## EXERCISE DETAILS:
Please transcribe the text from every one of the rows below word for word, in order, and leave the pictures out of your answer.

## SOURCE MATERIAL:
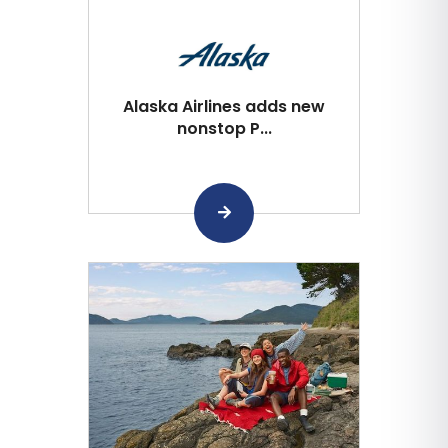
Alaska Airlines adds new
nonstop P...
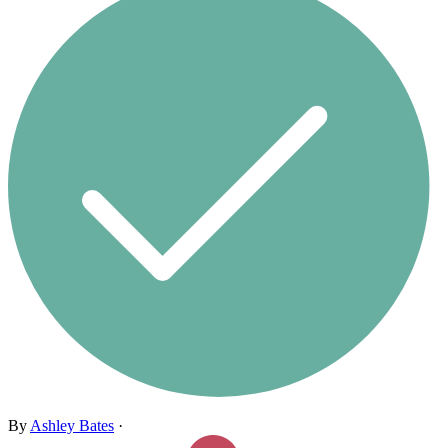
By
Ashley Bates
·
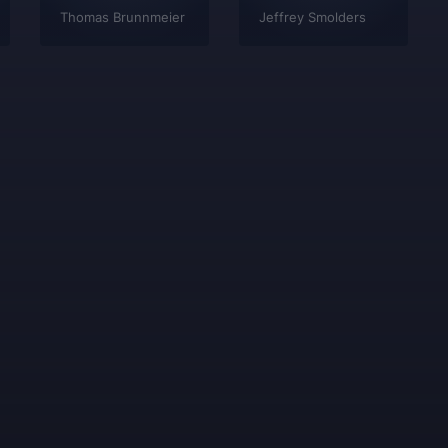
Thomas Brunnmeier
Jeffrey Smolders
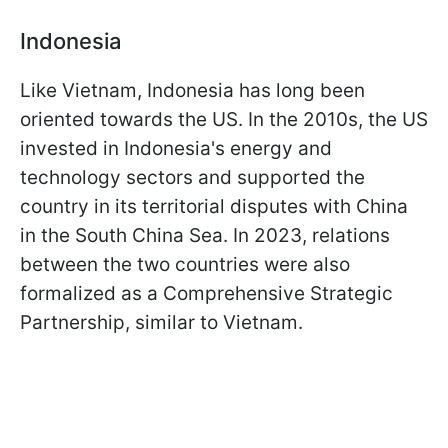
Indonesia
Like Vietnam, Indonesia has long been
oriented towards the US. In the 2010s, the US
invested in Indonesia's energy and
technology sectors and supported the
country in its territorial disputes with China
in the South China Sea. In 2023, relations
between the two countries were also
formalized as a Comprehensive Strategic
Partnership, similar to Vietnam.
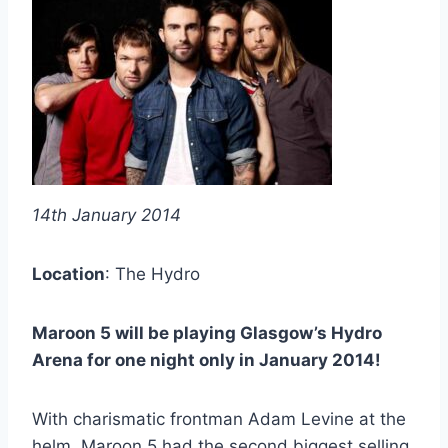
14th January 2014
Location
: The Hydro
Maroon 5 will be playing Glasgow’s Hydro
Arena for one night only in January 2014!
With charismatic frontman Adam Levine at the
helm, Maroon 5 had the second biggest selling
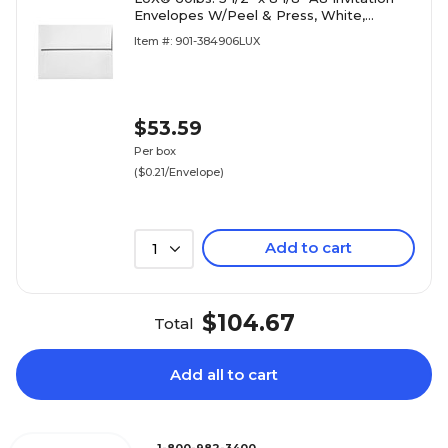
Envelopes W/Peel & Press, White,
250/BX
Item #: 901-384906LUX
$53.59
Per box
($0.21/Envelope)
Add to cart
1
$104.67
Total
Add all to cart
1-800-982-3400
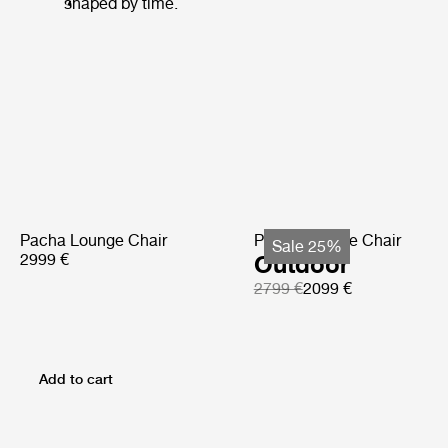
shaped by time.
Pacha Lounge Chair
Pacha Lounge Chair
Sale 25%
2999 €
Outdoor
2799 €
2099 €
Add to cart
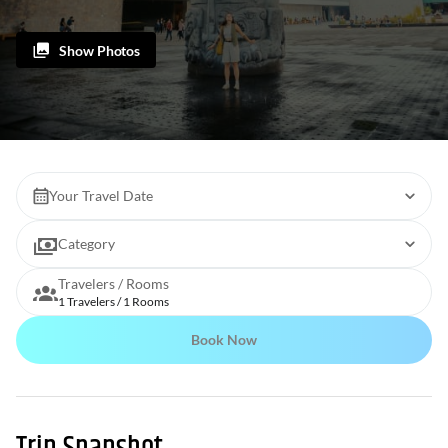
Show Photos
Your Travel Date
Category
Travelers / Rooms
1 Travelers / 1 Rooms
Book Now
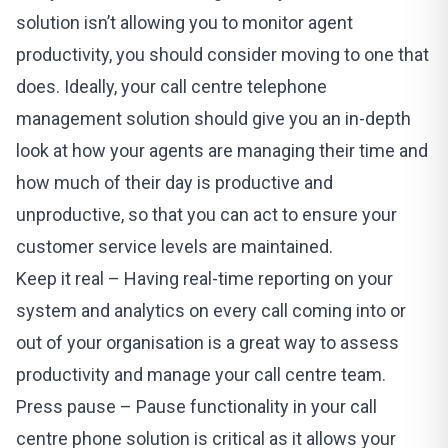
solution isn’t allowing you to monitor agent
productivity, you should consider moving to one that
does. Ideally, your call centre telephone
management solution should give you an in-depth
look at how your agents are managing their time and
how much of their day is productive and
unproductive, so that you can act to ensure your
customer service levels are maintained.
Keep it real – Having real-time reporting on your
system and analytics on every call coming into or
out of your organisation is a great way to assess
productivity and manage your call centre team.
Press pause – Pause functionality in your call
centre phone solution is critical as it allows your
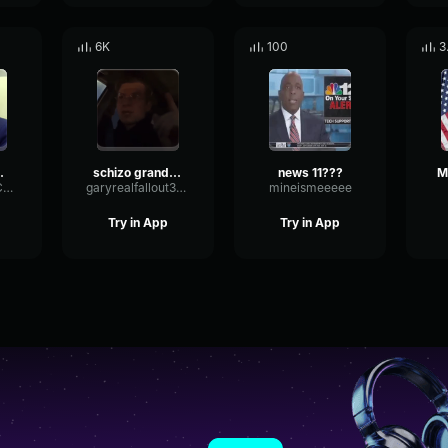
6K
100
3
s Of All Time22
schizo grandpa
news 11???
GatedLatencyCompressor43049
garyrealfallout3gary
mineismeeeee
Try in App
Try in App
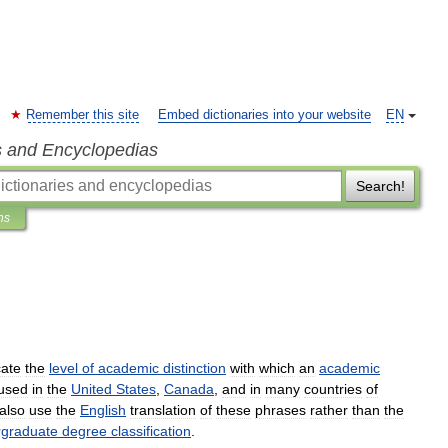
Remember this site
Embed dictionaries into your website
EN
s and Encyclopedias
Search!
ns
cate
the
level
of
academic
distinction
with
which
an
academic
used
in
the
United
States
,
Canada
,
and
in
many
countries
of
also
use
the
English
translation
of
these
phrases
rather
than
the
rgraduate
degree
classification
.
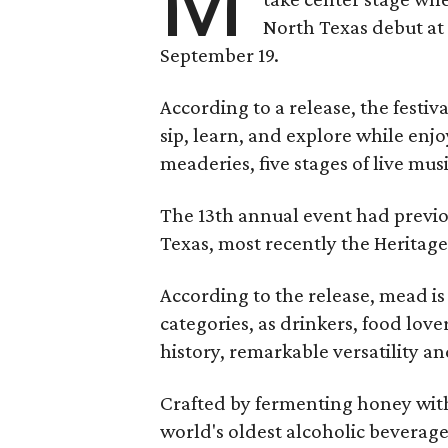
M
North Texas debut at
September 19.
According to a release, the festiva
sip, learn, and explore while en
meaderies, five stages of live mus
The 13th annual event had previou
Texas, most recently the Heritag
According to the release, mead is
categories, as drinkers, food love
history, remarkable versatility a
Crafted by fermenting honey with
world's oldest alcoholic beverage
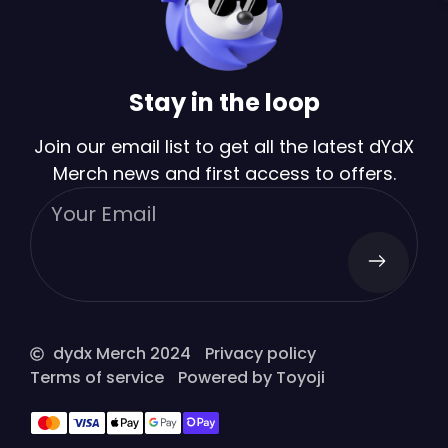
Stay in the loop
Join our email list to get all the latest dYdX
Merch news and first access to offers.
dydx Merch 2024
Privacy policy
Terms of service
Powered by Toyoji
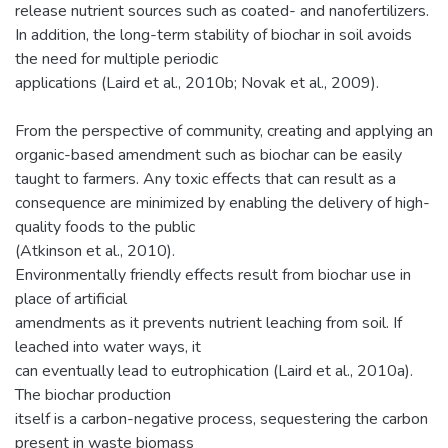
release nutrient sources such as coated- and nanofertilizers.
In addition, the long-term stability of biochar in soil avoids
the need for multiple periodic
applications (Laird et al., 2010b; Novak et al., 2009).
From the perspective of community, creating and applying an
organic-based amendment such as biochar can be easily
taught to farmers. Any toxic effects that can result as a
consequence are minimized by enabling the delivery of high-
quality foods to the public
(Atkinson et al., 2010).
Environmentally friendly effects result from biochar use in
place of artificial
amendments as it prevents nutrient leaching from soil. If
leached into water ways, it
can eventually lead to eutrophication (Laird et al., 2010a).
The biochar production
itself is a carbon-negative process, sequestering the carbon
present in waste biomass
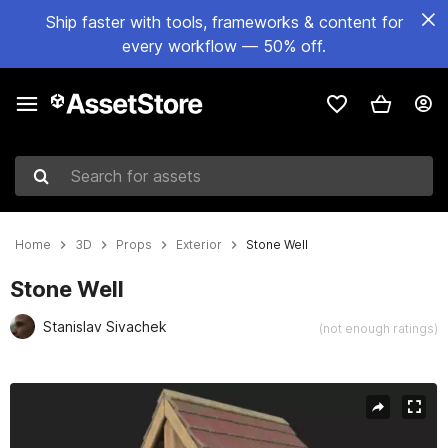
Ship faster with tools, frameworks & content for
every workflow — 50% off.
Search for assets
Home
3D
Props
Exterior
Stone Well
Stone Well
Stanislav Sivachek
(not enough ratings)
Active slide: 1 of 14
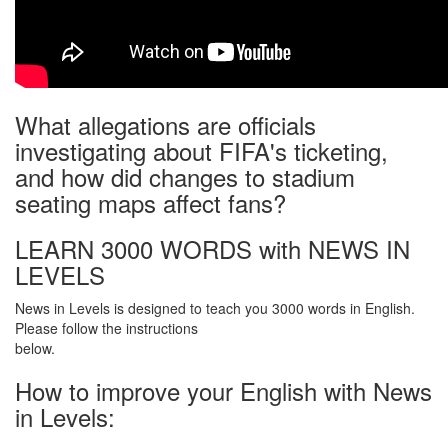
What allegations are officials
investigating about FIFA's ticketing,
and how did changes to stadium
seating maps affect fans?
LEARN 3000 WORDS with NEWS IN
LEVELS
News in Levels is designed to teach you 3000 words in English.
Please follow the instructions
below.
How to improve your English with News
in Levels:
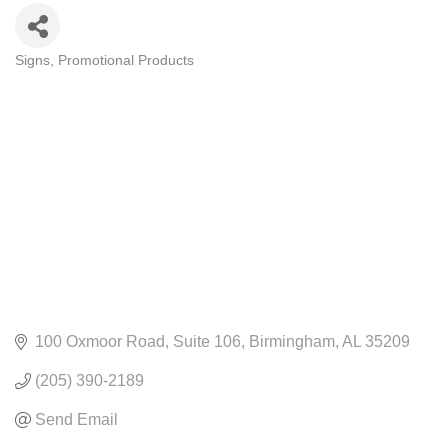
Signs
Promotional Products
CATEGORIES
100 Oxmoor Road
Suite 106
Birmingham
AL
35209
(205) 390-2189
Send Email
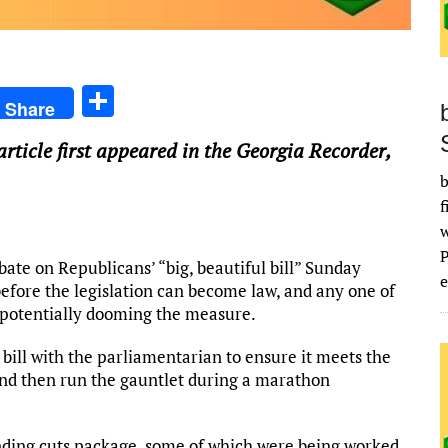
S
Share
h
 article first appeared in the Georgia Recorder,
ar
b
e
f
e on Republicans’ “big, beautiful bill” Sunday
e
before the legislation can become law, and any one of
— potentially dooming the measure.
bill with the parliamentarian to ensure it meets the
s and then run the gauntlet during a marathon
nding cuts package, some of which were being worked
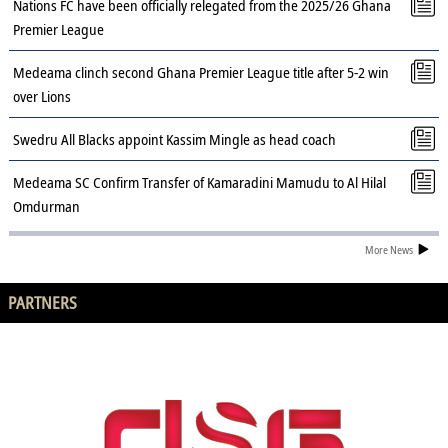
Nations FC have been officially relegated from the 2025/26 Ghana
Premier League
Medeama clinch second Ghana Premier League title after 5-2 win
over Lions
Swedru All Blacks appoint Kassim Mingle as head coach
Medeama SC Confirm Transfer of Kamaradini Mamudu to Al Hilal
Omdurman
More News
PARTNERS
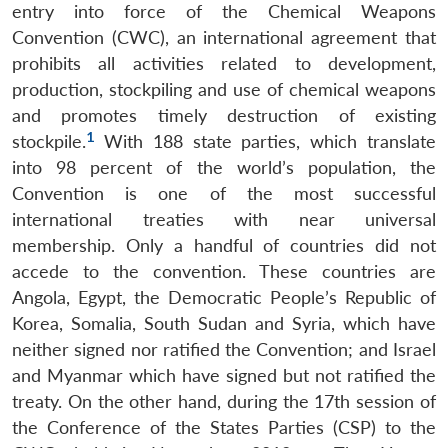
entry into force of the Chemical Weapons
Convention (CWC), an international agreement that
prohibits all activities related to development,
production, stockpiling and use of chemical weapons
and promotes timely destruction of existing
1
stockpile.
With 188 state parties, which translate
into 98 percent of the world’s population, the
Convention is one of the most successful
international treaties with near universal
membership. Only a handful of countries did not
accede to the convention. These countries are
Angola, Egypt, the Democratic People’s Republic of
Korea, Somalia, South Sudan and Syria, which have
neither signed nor ratified the Convention; and Israel
and Myanmar which have signed but not ratified the
treaty. On the other hand, during the 17th session of
the Conference of the States Parties (CSP) to the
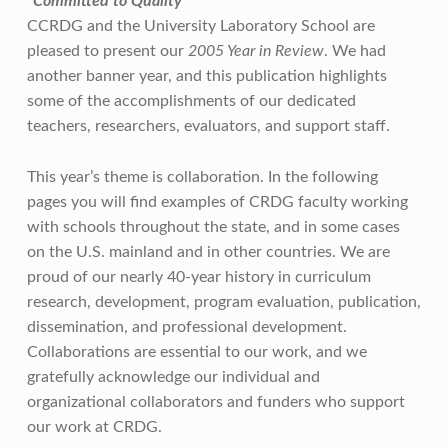
“Committed to Quality”
CCRDG and the University Laboratory School are
pleased to present our
2005 Year in Review
. We had
another banner year, and this publication highlights
some of the accomplishments of our dedicated
teachers, researchers, evaluators, and support staff.
This year’s theme is collaboration. In the following
pages you will find examples of CRDG faculty working
with schools throughout the state, and in some cases
on the U.S. mainland and in other countries. We are
proud of our nearly 40-year history in curriculum
research, development, program evaluation, publication,
dissemination, and professional development.
Collaborations are essential to our work, and we
gratefully acknowledge our individual and
organizational collaborators and funders who support
our work at CRDG.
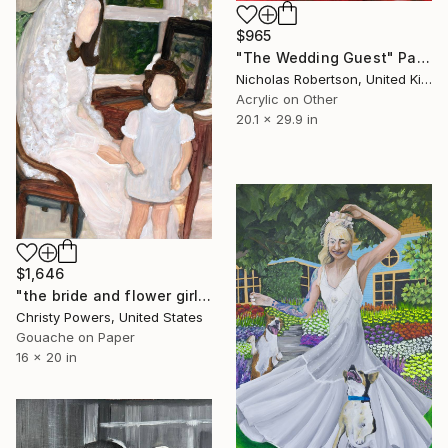
$965
"The Wedding Guest" Painting
Nicholas Robertson, United Kingdom
Acrylic on Other
20.1 x 29.9 in
$1,646
"the bride and flower girl" Painting
Christy Powers, United States
Gouache on Paper
16 x 20 in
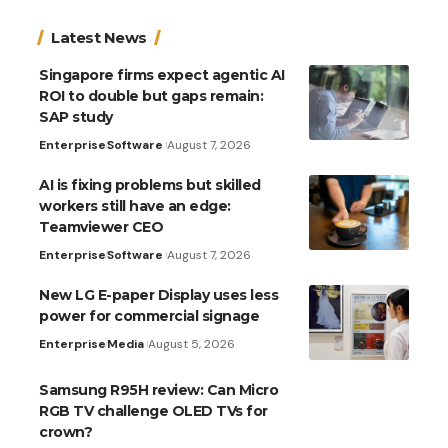
Latest News
Singapore firms expect agentic AI
ROI to double but gaps remain:
SAP study
Enterprise
Software
August 7, 2026
AI is fixing problems but skilled
workers still have an edge:
Teamviewer CEO
Enterprise
Software
August 7, 2026
New LG E-paper Display uses less
power for commercial signage
Enterprise
Media
August 5, 2026
Samsung R95H review: Can Micro
RGB TV challenge OLED TVs for
crown?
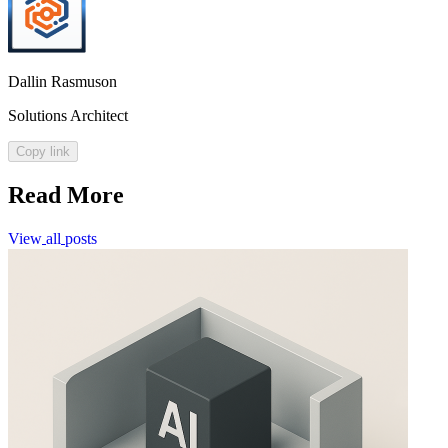
Dallin Rasmuson
Solutions Architect
Copy link
Read More
View
all
posts
View
all
posts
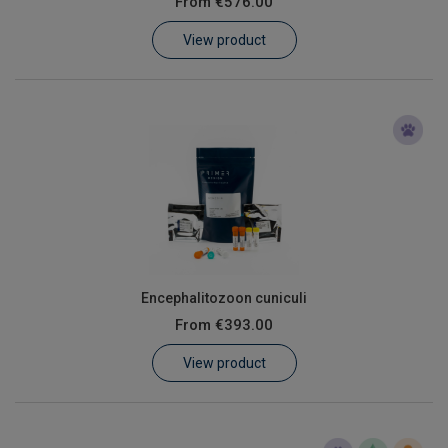
From
€576.00
Learn
View product
Contact
Customer Log In / Register
Encephalitozoon cuniculi
From
€393.00
View product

## WRITTEN RESPONSE:
Alaska Airlines adds new
nonstop P...
By
Ashley Bates
·
Thomas Brunnmeier
Jeffrey Smolders
Indonesia
Like Vietnam, Indonesia has long been
oriented towards the US. In the 2010s, the US
invested in Indonesia's energy and
technology sectors and supported the
country in its territorial disputes with China
in the South China Sea. In 2023, relations
between the two countries were also
formalized as a Comprehensive Strategic
Partnership, similar to Vietnam.
14th January 2014
Location
: The Hydro
Maroon 5 will be playing Glasgow’s Hydro
Arena for one night only in January 2014!
With charismatic frontman Adam Levine at the
helm, Maroon 5 had the second biggest selling
Envelopes W/Peel & Press, White,
250/BX
Item #: 901-384906LUX
$53.59
Per box
($0.21/Envelope)
Add to cart
1
$104.67
Total
Add all to cart
1-800-982-3400
shaped by time.
Pacha Lounge Chair
Pacha Lounge Chair
Sale 25%
2999 €
Outdoor
2799 €
2099 €
Add to cart
Show Photos
Your Travel Date
Category
Travelers / Rooms
1 Travelers / 1 Rooms
Book Now
solution isn’t allowing you to monitor agent
productivity, you should consider moving to one that
does. Ideally, your call centre telephone
management solution should give you an in-depth
look at how your agents are managing their time and
how much of their day is productive and
unproductive, so that you can act to ensure your
customer service levels are maintained.
Keep it real – Having real-time reporting on your
system and analytics on every call coming into or
out of your organisation is a great way to assess
productivity and manage your call centre team.
Press pause – Pause functionality in your call
centre phone solution is critical as it allows your
6K
100
3
s Of All Time22
schizo grandpa
news 11???
GatedLatencyCompressor43049
garyrealfallout3gary
mineismeeeee
Try in App
Try in App
Remember this site
Embed dictionaries into your website
EN
s and Encyclopedias
Search!
ns
cate
the
level
of
academic
distinction
with
which
an
academic
used
in
the
United
States
,
Canada
,
and
in
many
countries
of
also
use
the
English
translation
of
these
phrases
rather
than
the
rgraduate
degree
classification
.
M
North Texas debut at
September 19.
According to a release, the festiva
sip, learn, and explore while en
meaderies, five stages of live mus
The 13th annual event had previou
Texas, most recently the Heritag
According to the release, mead is
categories, as drinkers, food love
history, remarkable versatility a
Crafted by fermenting honey with
world's oldest alcoholic beverage
Stay in the loop
Join our email list to get all the latest dYdX
Merch news and first access to offers.
dydx Merch 2024
Privacy policy
Terms of service
Powered by Toyoji
release nutrient sources such as coated- and nanofertilizers.
In addition, the long-term stability of biochar in soil avoids
the need for multiple periodic
applications (Laird et al., 2010b; Novak et al., 2009).
From the perspective of community, creating and applying an
organic-based amendment such as biochar can be easily
taught to farmers. Any toxic effects that can result as a
consequence are minimized by enabling the delivery of high-
quality foods to the public
(Atkinson et al., 2010).
Environmentally friendly effects result from biochar use in
place of artificial
amendments as it prevents nutrient leaching from soil. If
leached into water ways, it
can eventually lead to eutrophication (Laird et al., 2010a).
The biochar production
itself is a carbon-negative process, sequestering the carbon
present in waste biomass
Ship faster with tools, frameworks & content for
every workflow — 50% off.
Search for assets
Home
3D
Props
Exterior
Stone Well
Stone Well
Stanislav Sivachek
(not enough ratings)
Active slide: 1 of 14
What allegations are officials
investigating about FIFA's ticketing,
and how did changes to stadium
seating maps affect fans?
LEARN 3000 WORDS with NEWS IN
LEVELS
News in Levels is designed to teach you 3000 words in English.
Please follow the instructions
below.
How to improve your English with News
in Levels:
Signs
Promotional Products
CATEGORIES
100 Oxmoor Road
Suite 106
Birmingham
AL
35209
(205) 390-2189
Send Email
S
Share
h
 article first appeared in the Georgia Recorder,
ar
b
e
f
e on Republicans’ “big, beautiful bill” Sunday
e
before the legislation can become law, and any one of
— potentially dooming the measure.
bill with the parliamentarian to ensure it meets the
s and then run the gauntlet during a marathon
nding cuts package, some of which were being worked
Nations FC have been officially relegated from the 2025/26 Ghana
Premier League
Medeama clinch second Ghana Premier League title after 5-2 win
over Lions
Swedru All Blacks appoint Kassim Mingle as head coach
Medeama SC Confirm Transfer of Kamaradini Mamudu to Al Hilal
Omdurman
More News
PARTNERS
entry into force of the Chemical Weapons
Convention (CWC), an international agreement that
prohibits all activities related to development,
production, stockpiling and use of chemical weapons
and promotes timely destruction of existing
1
stockpile.
With 188 state parties, which translate
into 98 percent of the world’s population, the
Convention is one of the most successful
international treaties with near universal
membership. Only a handful of countries did not
accede to the convention. These countries are
Angola, Egypt, the Democratic People’s Republic of
Korea, Somalia, South Sudan and Syria, which have
neither signed nor ratified the Convention; and Israel
and Myanmar which have signed but not ratified the
treaty. On the other hand, during the 17th session of
the Conference of the States Parties (CSP) to the
“Committed to Quality”
CCRDG and the University Laboratory School are
pleased to present our
2005 Year in Review
. We had
another banner year, and this publication highlights
some of the accomplishments of our dedicated
teachers, researchers, evaluators, and support staff.
This year’s theme is collaboration. In the following
pages you will find examples of CRDG faculty working
with schools throughout the state, and in some cases
on the U.S. mainland and in other countries. We are
proud of our nearly 40-year history in curriculum
research, development, program evaluation, publication,
dissemination, and professional development.
Collaborations are essential to our work, and we
gratefully acknowledge our individual and
organizational collaborators and funders who support
our work at CRDG.
$965
"The Wedding Guest" Painting
Nicholas Robertson, United Kingdom
Acrylic on Other
20.1 x 29.9 in
$1,646
"the bride and flower girl" Painting
Christy Powers, United States
Gouache on Paper
16 x 20 in
Latest News
Singapore firms expect agentic AI
ROI to double but gaps remain:
SAP study
Enterprise
Software
August 7, 2026
AI is fixing problems but skilled
workers still have an edge:
Teamviewer CEO
Enterprise
Software
August 7, 2026
New LG E-paper Display uses less
power for commercial signage
Enterprise
Media
August 5, 2026
Samsung R95H review: Can Micro
RGB TV challenge OLED TVs for
crown?
Dallin Rasmuson
Solutions Architect
Copy link
Read More
View
all
posts
View
all
posts
From
€576.00
Learn
View product
Contact
Customer Log In / Register
Encephalitozoon cuniculi
From
€393.00
View product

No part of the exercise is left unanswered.